Reconciling Plain Meaning And A Reasonable Reading Of Congressional Intent
So the only question here is whether reading the statute in the way that makes grammatical sense produces absurd results: Is there a reasonable explanation for why Congress would create a structure that denies premium subsidies to people who buy health insurance through federally run exchanges?
The answer to that is obvious: If Congress really wanted a system where states set up exchanges—and, under well-settled constitutional understandings, it couldn’t force them to do so—it would have to provide an incentive. The incentive here is the premium subsidy, which Obamacare’s designers apparently felt was an offer no state would refuse.

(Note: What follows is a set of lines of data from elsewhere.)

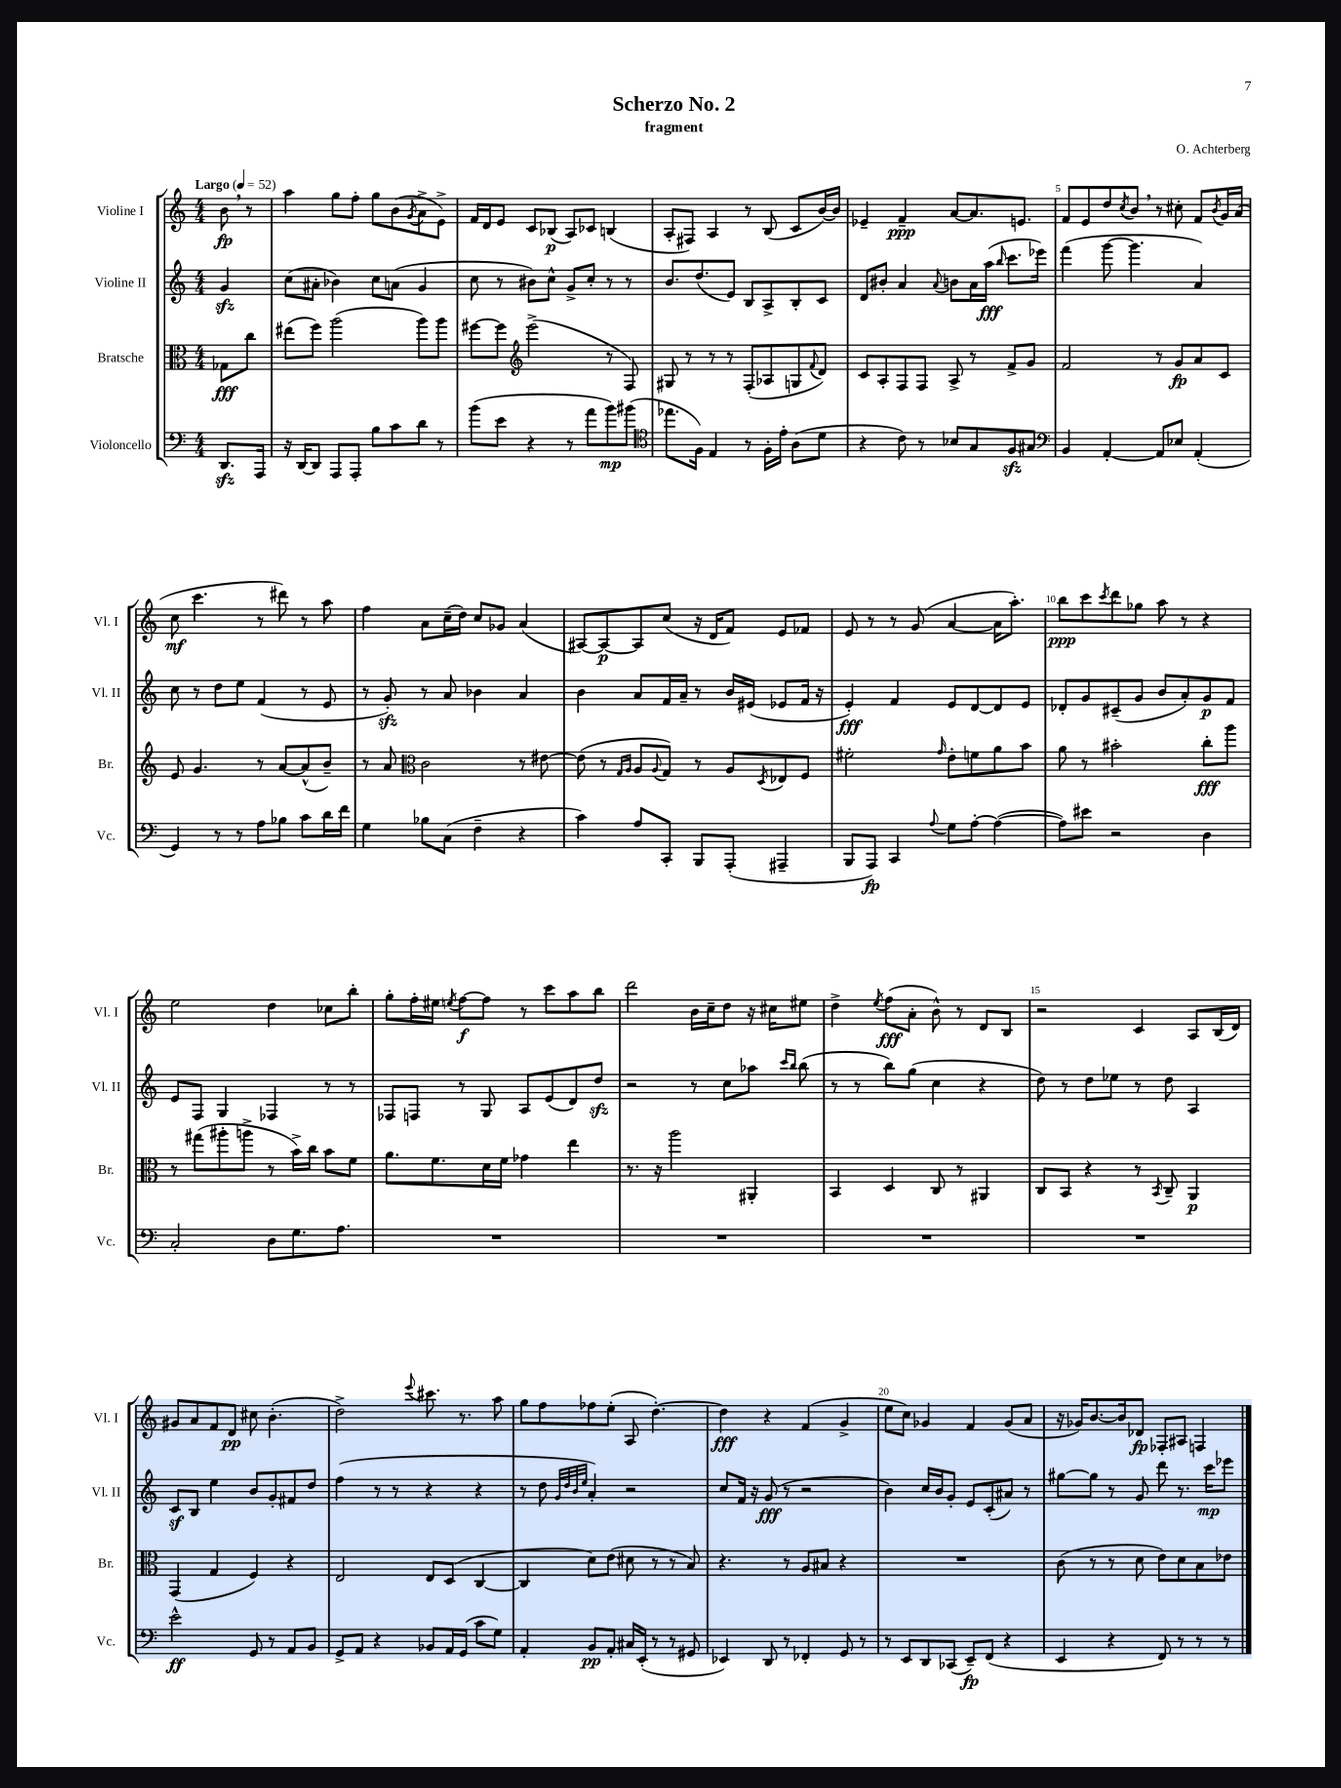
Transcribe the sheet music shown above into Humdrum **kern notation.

**kern	**kern	**kern	**kern
*staff4	*staff3	*staff2	*staff1
*clefF4	*clefC3	*clefG2	*clefG2
*k[]	*k[]	*k[]	*k[]
*M4/4	*M4/4	*M4/4	*M4/4
*MM52	*MM52	*MM52	*MM52
8.DD	8G-	4g	8b
.	8cc	.	8r
16AAA	.	.	.
=	=	=	=
16r	(8ee#	(8cc	4aa
[16DD	.	.	.
8DD]	8ff)	8a#'	.
8AAA	(2aa	4b-)	8gg
8AAA'	.	.	8ff'
8B	.	8cc	8gg
8c	.	(8a	(8b
.	.	.	8qg
8d	8aa)	4g	8a^
8r	8aa	.	8e^)
=	=	=	=
(8b	[8ff#	8cc	16f
.	.	.	16d
8e	8ff#]	8r	8e
*	*clefG2	*	*
4r	(2eee^	8b#)	8c
.	.	8cc^^	(8B-
8r	.	8g^	8A)
8a	.	8cc'	8c-
8b)	8r	8r	(4B
(8b#	8F)	8r	.
=	=	=	=
*clefC4	*	*	*
8.ee-	8G#	8.b	8A'
.	8r	.	8F#)
16F)	.	(8.dd	.
4E	8r	.	4A
.	8r	8e)	.
8r	(8F'	8B	8r
16F'	8A-	8A^	(8B
16e'	.	.	.
(8A	8G	8B'	8c
.	8qqf	.	.
8d	8d)	8c	[16b)
.	.	.	16b]
=	=	=	=
4r	8c	8d	4e-~
.	8A'	8b#'	.
8c)	8F	4a	4f~
8r	8F	.	.
.	.	8qqa	.
8B-	8A^	8b	[8a
8G	8r	16a	8.a]
.	.	(16aa	.
.	.	16qqbb	.
8F	8f^	8.ccc	.
.	.	.	8.e
8G#	8g	.	.
.	.	16eee-)	.
=	=	=	=
*clefF4	*	*	*
4BB	2f	(4fff	8f
.	.	.	8e
[4AA'	.	[8ggg	8dd
.	.	.	8qcc
.	.	4.ggg]	8b
8AA]	8r	.	8r
8E-	8g	.	8cc#'
(4AA'	8a	4a)	8f
.	.	.	8qb
.	8c	.	16g
.	.	.	(16a
=	=	=	=
4GG)	8e	8cc	8cc
.	4.g	8r	4.ccc
8r	.	8dd	.
8r	.	8ee	.
8A	8r	(4f	8r
8B-	[8a	.	8ddd#)
8c	(8a^^]	8r	8r
16d	8b~)	8e	8aa
16f	.	.	.
=	=	=	=
4G	8r	8r	4ff
.	8a	8g')	.
*	*clefC3	*	*
8B-	2c	8r	8a
(8C	.	8a	(16cc~
.	.	.	16dd)
4F~	.	4b-	8cc
.	.	.	8g-
4r	8r	4a	(4a
.	[8e#	.	.
=	=	=	=
4c)	(8e#]	4b	[8A#)
.	8r	.	8A#_
.	16qqG	.	.
.	16qqA	.	.
8A	8A	8a	8A#]
.	8qqA	.	.
8CC'	8G)	16f	(8cc
.	.	16a~	.
8BBB	8r	8r	16r
.	.	.	16d
(8AAA'	8A	16b	8f)
.	.	(16e#	.
.	8qD	.	.
4AAA#~	8E-	8e-	8e
.	8F	16f	8f-
.	.	16r	.
=	=	=	=
8BBB	2f#'	4e')	8e
8AAA)	.	.	8r
4CC	.	4f	8r
.	.	.	(8g
8qqA	16qqg	.	.
8G	8e'	8e	[4a
[8A'	8f	[8d	.
(4A_	8a	8d]	16a]
.	.	.	8.aa')
.	8b	8e	.
=	=	=	=
8A])	8a	8d-'	8bb
8e#	8r	8g	8ccc
.	.	.	8qccc
2r	2b#'	(8c#~	8ddd
.	.	8g	8gg-
.	.	8b	8aa
.	.	8a')	8r
4D	8cc'	8g	4r
.	8aa	8f	.
=	=	=	=
2C'	8r	8e	2ee
.	(8gg#	8F	.
.	8aa#'	4G	.
.	8aa^	.	.
8D	8r	4F-	4dd
8.G	16b^)	.	.
.	16cc	.	.
.	8b	8r	8cc-
8.A	.	.	.
.	8f	8r	8bb'
=	=	=	=
1r	8.a	8F-	8gg'
.	.	8F	16ff'
.	8.f	.	16ee#
.	.	.	8qee
.	.	8r	[8ff
.	16d	8G	8ff]
.	16f	.	.
.	4g-	8A	8r
.	.	(8e	8ccc
.	4ee	8d)	8aa
.	.	8dd	8bb
=	=	=	=
1r	8.r	2r	2ddd
.	16r	.	.
.	2aa	.	.
.	.	8r	16b
.	.	.	16cc~
.	.	8cc	8dd
.	4AA#'	8aa-	16r
.	.	.	16cc#
.	.	16qqccc	.
.	.	16qqbb	.
.	.	(8bb	8ee#
=	=	=	=
1r	4BB	8r	4dd^
.	.	8r	.
.	.	.	8qee
.	4D	8bb)	(8ff
.	.	(8gg	8a'
.	8C	4cc	8b^^)
.	8r	.	8r
.	4AA#	4r	8d
.	.	.	8B
=	=	=	=
1r	8C	8dd)	2r
.	8BB	8r	.
.	4r	8dd	.
.	.	8ee-	.
.	8r	8r	4c
.	8qBB	.	.
.	8C~	8dd	.
.	4AA	4A	8A
.	.	.	(16B
.	.	.	16d)
=	=	=	=
2e^^	(4GG	8c	8g#
.	.	8B	8a
.	4G	4ee	8f
.	.	.	8d
8GG	4F)	8b	8cc#
8r	.	8g'	(4.b'
8AA	4r	8f#	.
8BB	.	8dd	.
=	=	=	=
8GG^	2E	(4ff	2dd^)
8AA	.	.	.
4r	.	8r	.
.	.	8r	.
.	.	.	8qqeee
8BB-	8E	4r	8.ccc#
16AA	(8D	.	.
(16GG	.	.	8.r
8c	[4C	4r	.
8G)	.	.	8aa
=	=	=	=
4AA'	4C]	8r	8gg
.	.	8dd	8ff
.	.	32qqg	.
.	.	32qqdd	.
.	.	32qqb	.
.	.	32qqee	.
8BB	8d)	4a')	8ff-
8AA'	(8e	.	(8ee'
16C#	8d#	2r	8A
(16EE'	.	.	.
8r	8r	.	[4.dd')
8r	8r	.	.
8GG#	8B)	.	.
=	=	=	=
4EE-)	4.r	8cc	4dd]
.	.	16f	.
.	.	16r	.
8DD	.	(8g	4r
8r	8r	8r	.
4FF-'	8A	2r	(4f
.	8B#	.	.
8GG	4r	.	4g^
8r	.	.	.
=	=	=	=
8r	1r	4b)	8ee
8EE	.	.	8cc)
8DD	.	16cc	4g-
.	.	16b	.
(8CC-	.	8g'	.
8EE~)	.	8e	4f
(8FF	.	(8c'	.
4r	.	8a#)	(8g-
.	.	8r	8a
=	=	=	=
4EE	(8c	[8gg#	16r
.	.	.	16g-)
.	8r	8gg#]	[8.b
4r	8r	8r	.
.	.	.	16b]
.	8d	8g	8d-
8FF)	8e)	8ddd	8F-'
8r	8d	8.r	8A#
8r	8B	.	4F
.	.	16ccc	.
8r	8e-	8eee-	.
==	==	==	==
*-	*-	*-	*-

That’s a very easy story to tell and understand, and Congress has offered these sorts of carrots/sticks before (not least with Obamacare’s Medicaid expansion, which the Court rewrote three years ago to remove the unconstitutionally coercive elements). Is that what really happened here?
There’s no dispositive evidence going either way—and really can’t be, given that Congress had to pass the law to find out what was in it—though ACA “architect” Jonathan Gruber’s infamous videos do suggest that at least the idea wasn’t foreign to the staffers who crafted the legislation behind closed doors.
But the point is that it’s a perfectly plausible contextual explanation, which means that there’s no need to depart from the plain text of the law and somehow decree that Amanda’s memo was written “by” Willa federal exchange was established “by” the state.
In short, the fact that enforcing the Affordable Care Act produces a result that Congress may very well have intended but which has certain negative consequences is no reason to abandon the rule of law and allow the IRS to rewrite the statute. While Justice Kagan’s chambers may run like a well-oiled machine, Obamacare has been a mess from the very beginning. Roberts and Kennedy should enforce the law as written and thereby direct Congress to write better memos.